• 页面摘录
Skip to content

05 模型导出与推理验证:ONNX(CTR + Matching)

  • 场景:训练后的模型交付到推理/服务系统
  • 模型:DeepFM 排序模型 + DSSM 双塔召回模型
  • 目标:演示 Torch-RecHub 模型导出 ONNX、用 ONNXRuntime 做最小推理验证,并展示 INT8/FP16 量化入口

前面几篇关注“怎么训练模型”。这一篇关注“训练好的模型如何被服务系统使用”。中文 Serving 文档把生产链路概括为:

text
训练模型 -> ONNX 导出 -> 量化 -> 向量索引 -> 在线服务

排序模型和召回模型的部署方式略有不同:

  • 排序/精排:线上请求经过特征服务,拼出模型输入,调用 ONNXRuntime 得到点击率或转化率分数。
  • 双塔召回:item tower 通常离线批量计算物品向量并写入 Annoy/FAISS/Milvus;user tower 在线计算用户向量,再查询向量索引。

依赖安装

只导出 ONNX:

bash
pip install onnx

导出后想用 ONNXRuntime 做推理验证或 INT8 动态量化:

bash
pip install onnxruntime

想做 FP16 转换:

bash
pip install onnxconverter-common

如果你的环境支持 extra,也可以一次性安装:

bash
pip install "torch-rechub[onnx]"

运行建议

  • 推荐先用 CPU 导出 ONNX,兼容性最好;训练可以用 GPU。
  • ONNX 输入名来自 Feature 名称,推理时传入的 numpy dict 必须和导出签名一致。
  • 导出成功不等于线上可用,至少要做一次 PyTorch vs ONNXRuntime 的输出对齐。
  • 量化后还要重新做精度和业务指标评估,因为速度变快不代表效果完全不变。

• 数据列表
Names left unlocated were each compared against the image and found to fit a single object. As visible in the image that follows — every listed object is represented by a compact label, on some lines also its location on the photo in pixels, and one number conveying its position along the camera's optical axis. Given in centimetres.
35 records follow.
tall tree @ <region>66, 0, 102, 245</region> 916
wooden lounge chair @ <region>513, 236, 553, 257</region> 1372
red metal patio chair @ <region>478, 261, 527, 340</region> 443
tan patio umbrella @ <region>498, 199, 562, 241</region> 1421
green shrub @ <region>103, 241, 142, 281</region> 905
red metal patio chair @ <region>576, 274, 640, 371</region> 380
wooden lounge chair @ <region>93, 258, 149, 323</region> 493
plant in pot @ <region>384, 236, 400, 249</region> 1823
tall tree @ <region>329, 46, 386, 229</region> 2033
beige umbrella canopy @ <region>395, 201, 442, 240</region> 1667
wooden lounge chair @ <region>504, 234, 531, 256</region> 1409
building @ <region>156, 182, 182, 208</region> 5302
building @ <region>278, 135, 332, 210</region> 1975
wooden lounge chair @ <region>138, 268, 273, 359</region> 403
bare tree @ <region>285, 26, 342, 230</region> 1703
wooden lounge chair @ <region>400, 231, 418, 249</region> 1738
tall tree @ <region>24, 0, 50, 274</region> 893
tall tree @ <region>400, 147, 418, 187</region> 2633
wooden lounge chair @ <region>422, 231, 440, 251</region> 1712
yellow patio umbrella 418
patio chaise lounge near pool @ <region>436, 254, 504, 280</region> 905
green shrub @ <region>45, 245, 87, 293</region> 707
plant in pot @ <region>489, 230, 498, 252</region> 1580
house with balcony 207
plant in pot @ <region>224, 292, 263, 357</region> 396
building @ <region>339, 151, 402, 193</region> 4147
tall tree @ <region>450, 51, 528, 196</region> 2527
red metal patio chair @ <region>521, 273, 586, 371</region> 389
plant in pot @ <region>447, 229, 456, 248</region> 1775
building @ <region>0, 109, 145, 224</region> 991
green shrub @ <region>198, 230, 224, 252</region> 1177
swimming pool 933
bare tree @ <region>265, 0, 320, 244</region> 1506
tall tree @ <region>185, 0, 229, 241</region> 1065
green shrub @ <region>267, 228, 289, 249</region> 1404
==
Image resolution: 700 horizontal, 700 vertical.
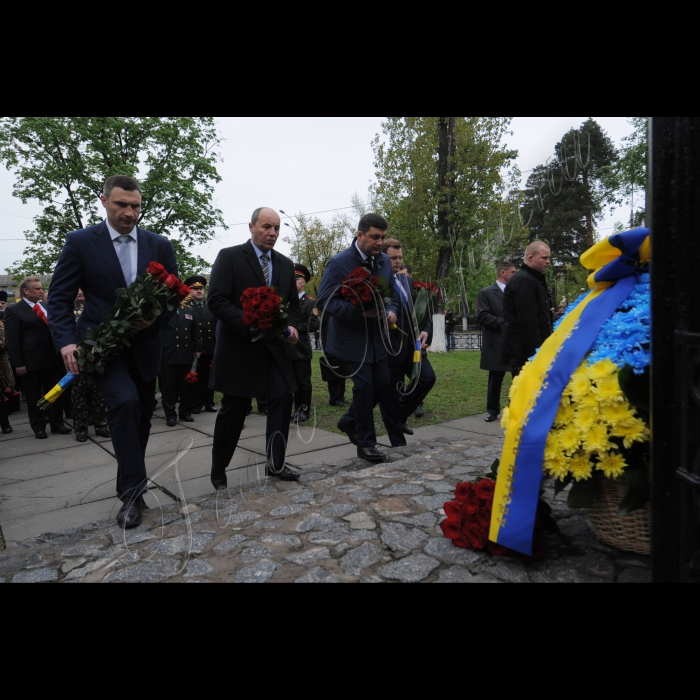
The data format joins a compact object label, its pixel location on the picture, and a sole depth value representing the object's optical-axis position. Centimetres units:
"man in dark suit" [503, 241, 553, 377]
* * *
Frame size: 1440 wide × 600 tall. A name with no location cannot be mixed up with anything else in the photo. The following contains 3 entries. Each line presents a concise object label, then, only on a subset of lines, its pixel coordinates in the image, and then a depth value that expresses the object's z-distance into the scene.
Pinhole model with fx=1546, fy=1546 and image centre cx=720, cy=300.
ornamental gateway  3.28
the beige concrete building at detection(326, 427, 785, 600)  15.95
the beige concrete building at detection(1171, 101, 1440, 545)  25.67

• 操作任务
• a. 请抄录关于 ONNX 模型导出的页面摘录中的一段:从含有 "05 模型导出与推理验证:ONNX(CTR +" 的那几个字开始,抄到 "排序/精排:线上请求经过特征服务,拼出模型输入,调用 ONNXRuntime 得到点击率或转化率分数。" 为止。
• b. 请用两句话概括关于 ONNX 模型导出的页面摘录。

• 参考答案
• a.
05 模型导出与推理验证:ONNX(CTR + Matching)

  • 场景:训练后的模型交付到推理/服务系统
  • 模型:DeepFM 排序模型 + DSSM 双塔召回模型
  • 目标:演示 Torch-RecHub 模型导出 ONNX、用 ONNXRuntime 做最小推理验证,并展示 INT8/FP16 量化入口

前面几篇关注“怎么训练模型”。这一篇关注“训练好的模型如何被服务系统使用”。中文 Serving 文档把生产链路概括为:

text
训练模型 -> ONNX 导出 -> 量化 -> 向量索引 -> 在线服务

排序模型和召回模型的部署方式略有不同:

  • 排序/精排:线上请求经过特征服务,拼出模型输入,调用 ONNXRuntime 得到点击率或转化率分数。

• b. 该文演示如何用 Torch-RecHub 把 DeepFM 排序模型和 DSSM 双塔召回模型导出为 ONNX、用 ONNXRuntime 做最小推理验证,并展示 INT8/FP16 量化入口,同时列出导出、推理、量化和 FP16 转换各自需要安装的依赖。文中建议先用 CPU 导出,推理时传入的 numpy dict 必须与导出签名一致,导出后至少做一次 PyTorch 与 ONNXRuntime 的输出对齐,量化后还要重新评估精度和业务指标。